Offert par Claire B. à Châlons en Champagne le 1er décembre 2024
Réf : 2006 142 -- Édité par MGM en Belgique en 1972
Support : 45 tours 17 cm
Titres : Crazy horses -/- That's my girl
J'ai rarement été autant surpris par les premières secondes d'un disque. Il faut dire que, en mettant ce 45 tours sur la platine, je m'attendais à entendre de la pop bubble gum. Je connaissais les Osmonds surtout de réputation; à l'époque de leurs succès au début des années 1970, j'enviais surtout le petit frère Little Jimmy Osmond, et d'autres jeunes stars comme René Simard ou Roméo.
De la pop légère, les Osmonds en faisaient, mais c'était avant leur sixième album, en 1972. Là, la chanson-titre Crazy horses démarre par quelques secondes d'un son strident, puis c'est carrément un riff de hard rock bien lourd qui démarre. Quand le chant arrive, il est dans la même tonalité. Je ne m'y attendais tellement pas que j'ai vérifié deux fois si le disque et la pochette correspondaient bien !
Ce disque fait partie d'un paquet de plus d'une vingtaine de 45 tours offerts par ma sœur, dont certains comme celui-ci ont été ramenés d'un séjour en Belgique.
La pochette est un beau ratage. Le label a repris celle de l'album, mais en monochrome en lieu et place de la quadrichromie. Du coup, le titre de la face A, qui était sur la pochette originale, se retrouve presque invisible, en fumée bistre sur fond bistre. Comme en plus le titre de la face B, comme le nom du groupe, est en blanc, au premier coup d’œil on ne voit que ces informations.
Un peu à la manière des Monkees, Crazy horses est le premier album où les Osmonds se sont imposés vis à vis de leur label et ont obtenu d'écrire et interpréter eux-mêmes leurs chansons.
Le son aigu si particulier dans l'intro est obtenu à partir de la "bande portamento" d'un orgue Yamaha YC-30.

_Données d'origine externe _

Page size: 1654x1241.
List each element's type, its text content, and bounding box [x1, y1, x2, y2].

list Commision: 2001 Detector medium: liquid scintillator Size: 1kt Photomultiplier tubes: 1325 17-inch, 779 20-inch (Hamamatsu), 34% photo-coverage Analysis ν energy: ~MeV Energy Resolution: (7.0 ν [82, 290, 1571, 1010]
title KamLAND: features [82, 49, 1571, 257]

Il y a une originalité dans le son de rock lourd de ce disque : l'intégration réussie de cuivres aux guitares sur le refrain, qui sont arrangés par le bien nommé Jim Horn !
Le tout est bouclé en 2'30, pas mal, surtout pour l'époque.
Pour la photo de pochette, le groupe est pris en photo dans une casse auto. C'est parce que les chevaux fous en question sont les voitures polluantes, qui ne manquaient pas en Amérique et qui se multipliaient. Ça ne s'est pas amélioré dans le demi-siècle qui s'est écoulé depuis, et les paroles ("Si elles continuent à rouler, alors c'est entièrement de notre faute") restent d'actualité.
La face B, That's my girl, également tirée de l'album, n'est pour le coup pas du tout surprenante. C'est une chanson lente, avec envolées de cordes et de cuivres, chœurs et tout ça. Je ne l'écouterai pas deux fois !
Crazy horses a été un grand succès, mais le hiatus entre le son du disque et l'image du groupe est impressionnant. Gros son rock ou pas, avec les Osmonds on est en plein show business. Il y a des mouvements chorégraphiés, et surtout, pour leurs tenues de scène à paillettes, ils ont suivi le conseil d'Elvis et se sont adressés à son tailleur préféré Bill Belew. C'est à la mode de l'époque, mais ça pique et je ne peux m'empêcher de les trouver plutôt ridicules.
Le single a été réédité en 1995 en Angleterre dans une version remixée techno par Utah Saints. En 2025, Dave Audé a fait une version "Future rave". Autant rester sur la plutôt bonne surprise de la version originale...!
The Osmonds, Crazy horses, en direct en 1972 dans l'émission Beat-Club de la chaîne Erstes Deutsches Fernsehen.

La pochette de l'édition française de ce single. Un disque qui a dû se vendre énormément : je l'ai vu en vente des centaines de fois ces trente dernières années.